A aparição da AIDS parece estar estreitamente ligada ao consumo de carnes de animais selvagens. Essa caça, que alimenta os mercados africanos, se converteu rapidamente em sinônimo de perigo sanitário em razão dos riscos de contaminação com cepas de vírus da imunodeficiência dos símios, entre outras doenças.
O vírus teria passado do macaco para o homem por transmissão sangüínea, através de uma mordedura sofrida por um caçador ou um corte ao despedaçar o animal. Uma vez no sangue no homem, teria se transformado no vírus da imunodeficiência humana (HIV).
O chimpanzé apresenta uma cepa de vírus (SIV-cpz) muito similar ao HIV-1 (o vírus humanos mais extendido), que foi detectado primeiramente nos chimpanzés cativos. Outro macaco, o mangabey hollinoso, foi identificado também como "responsável" pela segunda cepa do vírus humano (HIV-2), própria da África Ocidental.
Nem o chimpazé nem os outros macacos desenvolveram a enfermidade. Além disso, uma equipe de cientistas da Universidade do Alabama demonstrou recentemente que os chimpanzés salvagens são surpreendentemente pouco afetados pelo vírus. Como pôde então essa espécie provocar a pandemia?

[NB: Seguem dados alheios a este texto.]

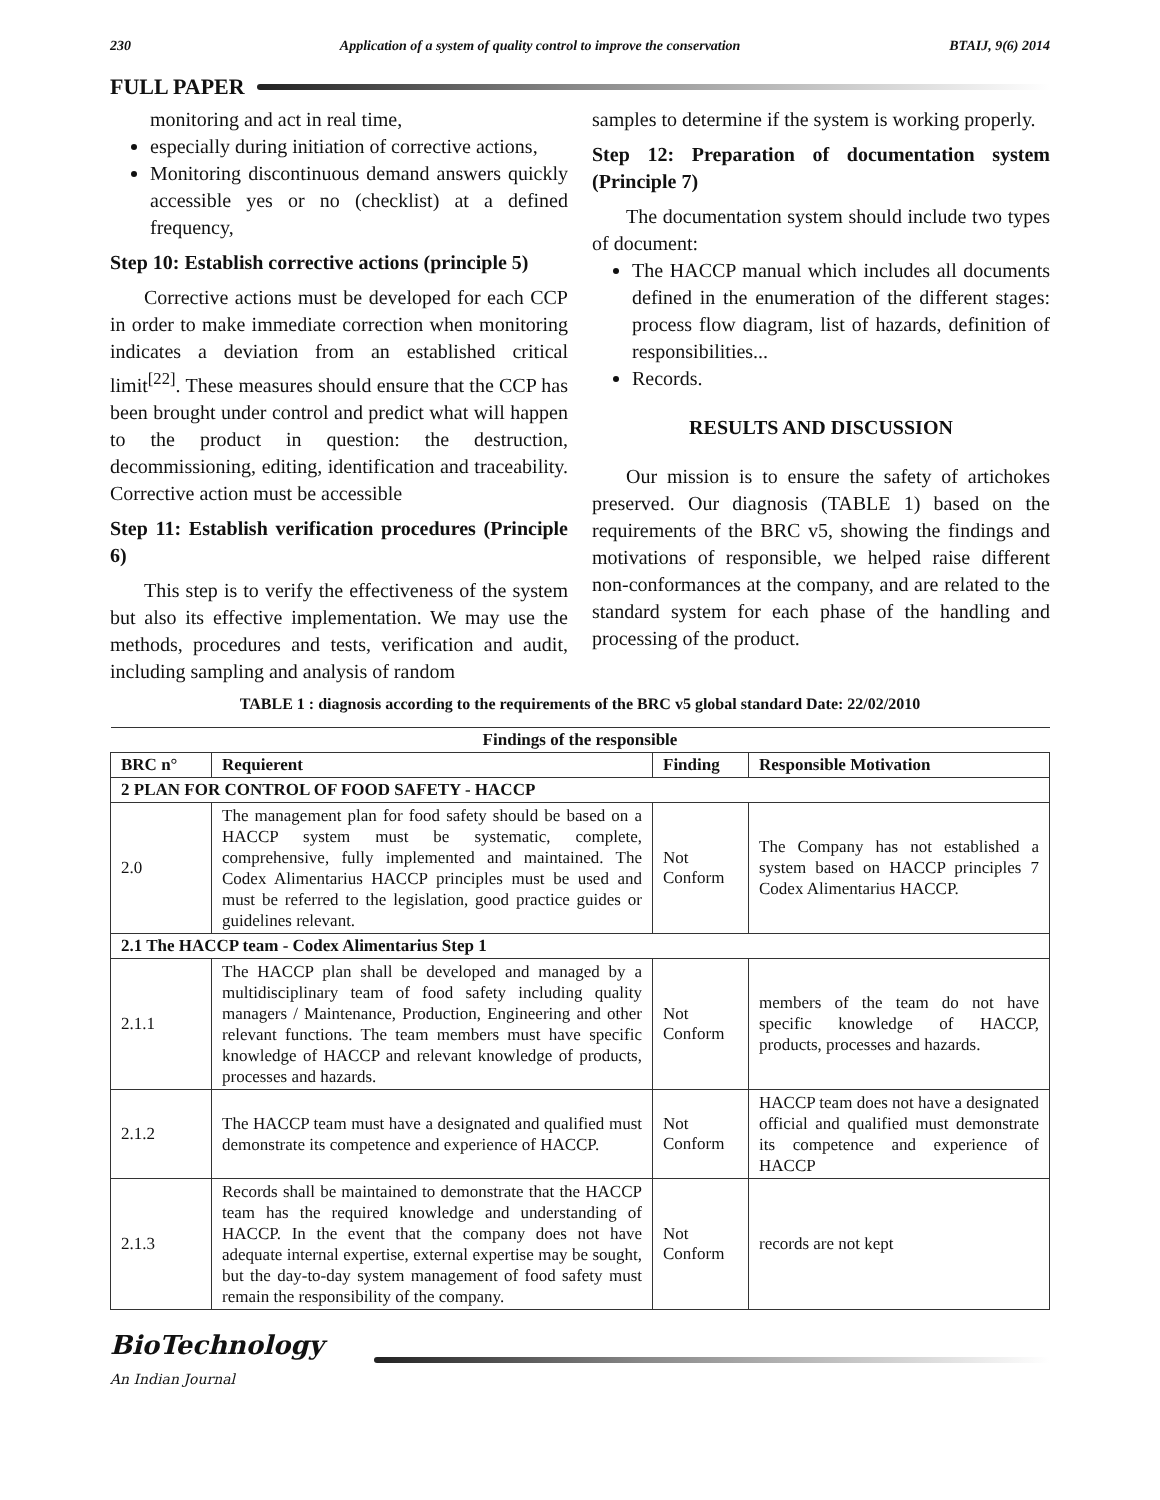230 Application of a system of quality control to improve the conservation BTAIJ, 9(6) 2014
FULL PAPER
monitoring and act in real time,
especially during initiation of corrective actions,
Monitoring discontinuous demand answers quickly accessible yes or no (checklist) at a defined frequency,
Step 10: Establish corrective actions (principle 5)
Corrective actions must be developed for each CCP in order to make immediate correction when monitoring indicates a deviation from an established critical limit<sup>[22]</sup>. These measures should ensure that the CCP has been brought under control and predict what will happen to the product in question: the destruction, decommissioning, editing, identification and traceability. Corrective action must be accessible
Step 11: Establish verification procedures (Principle 6)
This step is to verify the effectiveness of the system but also its effective implementation. We may use the methods, procedures and tests, verification and audit, including sampling and analysis of random
samples to determine if the system is working properly.
Step 12: Preparation of documentation system (Principle 7)
The documentation system should include two types of document:
The HACCP manual which includes all documents defined in the enumeration of the different stages: process flow diagram, list of hazards, definition of responsibilities...
Records.
RESULTS AND DISCUSSION
Our mission is to ensure the safety of artichokes preserved. Our diagnosis (TABLE 1) based on the requirements of the BRC v5, showing the findings and motivations of responsible, we helped raise different non-conformances at the company, and are related to the standard system for each phase of the handling and processing of the product.
TABLE 1 : diagnosis according to the requirements of the BRC v5 global standard Date: 22/02/2010
| Findings of the responsible | | | |
| --- | --- | --- | --- |
| BRC n° | Requierent | Finding | Responsible Motivation |
| 2 PLAN FOR CONTROL OF FOOD SAFETY - HACCP | | | |
| 2.0 | The management plan for food safety should be based on a HACCP system must be systematic, complete, comprehensive, fully implemented and maintained. The Codex Alimentarius HACCP principles must be used and must be referred to the legislation, good practice guides or guidelines relevant. | Not Conform | The Company has not established a system based on HACCP principles 7 Codex Alimentarius HACCP. |
| 2.1 The HACCP team - Codex Alimentarius Step 1 | | | |
| 2.1.1 | The HACCP plan shall be developed and managed by a multidisciplinary team of food safety including quality managers / Maintenance, Production, Engineering and other relevant functions. The team members must have specific knowledge of HACCP and relevant knowledge of products, processes and hazards. | Not Conform | members of the team do not have specific knowledge of HACCP, products, processes and hazards. |
| 2.1.2 | The HACCP team must have a designated and qualified must demonstrate its competence and experience of HACCP. | Not Conform | HACCP team does not have a designated official and qualified must demonstrate its competence and experience of HACCP |
| 2.1.3 | Records shall be maintained to demonstrate that the HACCP team has the required knowledge and understanding of HACCP. In the event that the company does not have adequate internal expertise, external expertise may be sought, but the day-to-day system management of food safety must remain the responsibility of the company. | Not Conform | records are not kept |
BioTechnology
An Indian Journal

Dentro do programa PRESICA (Prevenção da AIDS em Camarões), realizado pelo governo do país e o Instituto francês de Pesquisa para o Desenvolvimento (IRD), cientistas fizaram análises de sangue com uns 800 macacos, dos animais vendidos nos mercados para o consumo humano aos macacos criados como animais domésticos. Treze das 16 espécies envolvidas apresentaram taxas de soropositividade em torno de 20%.
O cercopiteco despertou particular interesse: "este pequeño macaco de nariz branco característico é, de fato, infectado por um vírus que apresenta semelhanças com o HIV-1 em uma parte do genoma", explica Eric Delaporte, um dos responsáveis PRESICA e co-autor do estudo que será apresentado em Barcelona.
Segundo o especialista, é possível que o chimpanzé, que constitui a reserva do vírus, tenha sido, por sua vez, contaminado a partir do sangue de outros macacos".
"Atualmente, não existe prova alguma da transmissão ao homem das cepas recentemente identificadas. Sabe-se, no entanto, que vários tipos de de SIV podem se desenvolver nos linfócitos humanos e que uma contaminação e, inclusive, o aparecimento de um HIV-3, são possíveis. Por isso é urgente organizar uma vigilância das cepas de macacos na África", acrescentou Delaporte.